■ **PASSAGE SHOWN**

* * * * * * *

Originally published in The Weekly Packet, August 9, 2012
“Best turnout” for Blueberry Festival’s fourth year
The face painting table at the Congregational Church’s 4th annual Blueberry Festival last Saturday, August 4.
by Gigi DeJoy
The First Congregational Church of Blue Hill’s fourth annual Blueberry Festival overflowed with activities, entertainment, and opportunities to eat blueberries in most of their forms.
The berry’s culinary celebration began with a pancake breakfast inside the church and continued outdoors until 3 p.m. with a blueberry pie bake-off, blueberry smoothies, shortcake, ice cream, jam, and almost every incarnation of baked good imaginable. This was alongside live music by several local musicians, a silent auction, bounce house, and other games and vendors.
The festival, which took place Saturday, August 4, corresponded with several other events around town celebrating Blue Hill’s 250th anniversary. 66 Steak & Seafood Restaurant honored the town’s sestercentennial with a pig roast (also involving a bounce house) while the Blue Hill Memorial Hospital put on its annual 5K Fun Run. All this contributed to roads and sidewalks throughout town being clogged with a profusion of tourists and locals alike.
Tina Allen, the Congregational Church’s youth group leader, said the synchronicity was a happy coincidence. Of the 5K Fun Run happening on the same day as the festival, she said, “It worked out that way several years ago, and it worked out really well.” With the 250th celebration added to the mix, Allen said, “I think this is probably the best turnout we’ve ever had.”

* * * * * * *

■ **RECORD EXCERPTS**
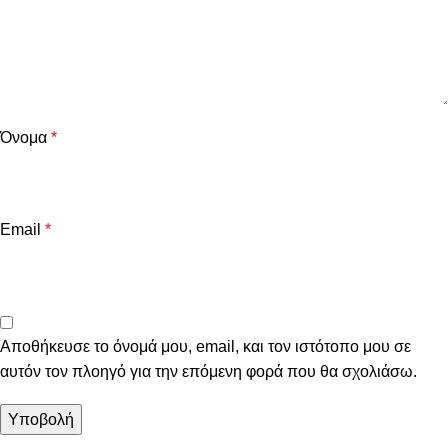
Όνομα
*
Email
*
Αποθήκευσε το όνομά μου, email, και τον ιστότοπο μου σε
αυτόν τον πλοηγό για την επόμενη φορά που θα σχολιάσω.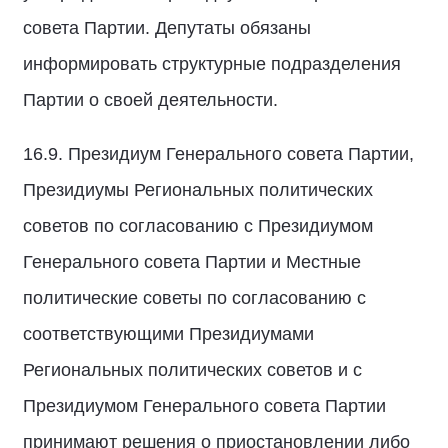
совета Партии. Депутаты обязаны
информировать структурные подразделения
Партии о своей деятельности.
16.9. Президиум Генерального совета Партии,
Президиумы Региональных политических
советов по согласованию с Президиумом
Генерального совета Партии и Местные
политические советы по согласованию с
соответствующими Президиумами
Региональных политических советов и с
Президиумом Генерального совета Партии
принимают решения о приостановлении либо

* * * * * * *

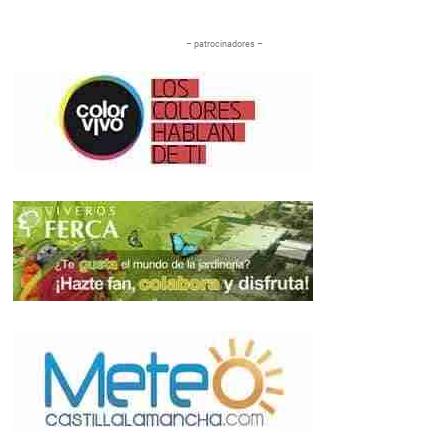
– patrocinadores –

* * * * * * *

■ **ASSIGNED TASK 1**
In the Blueberry Festival article, what did Blue Hill Memorial Hospital hold on the day of the festival?
■ **ASSIGNED TASK 2**
Summarize the Blueberry Festival article in two sentences.
■ **ASSIGNED TASK 3**
According to the Blueberry Festival article, why were roads and sidewalks throughout town clogged that day?

■ **WRITTEN ANSWER 1**
Blue Hill Memorial Hospital held its annual 5K Fun Run.

■ **WRITTEN ANSWER 2**
The First Congregational Church of Blue Hill held its fourth annual Blueberry Festival on Saturday, August 4. It offered blueberry foods, live music, a silent auction, and games, and it fell on the same day as other town events celebrating Blue Hill's 250th anniversary, which youth group leader Tina Allen believed brought probably the best turnout ever.

■ **WRITTEN ANSWER 3**
The festival took place on the same day as several other events, including a pig roast at 66 Steak & Seafood Restaurant for the town's 250th anniversary and Blue Hill Memorial Hospital's annual 5K Fun Run. Together these events drew a profusion of tourists and locals.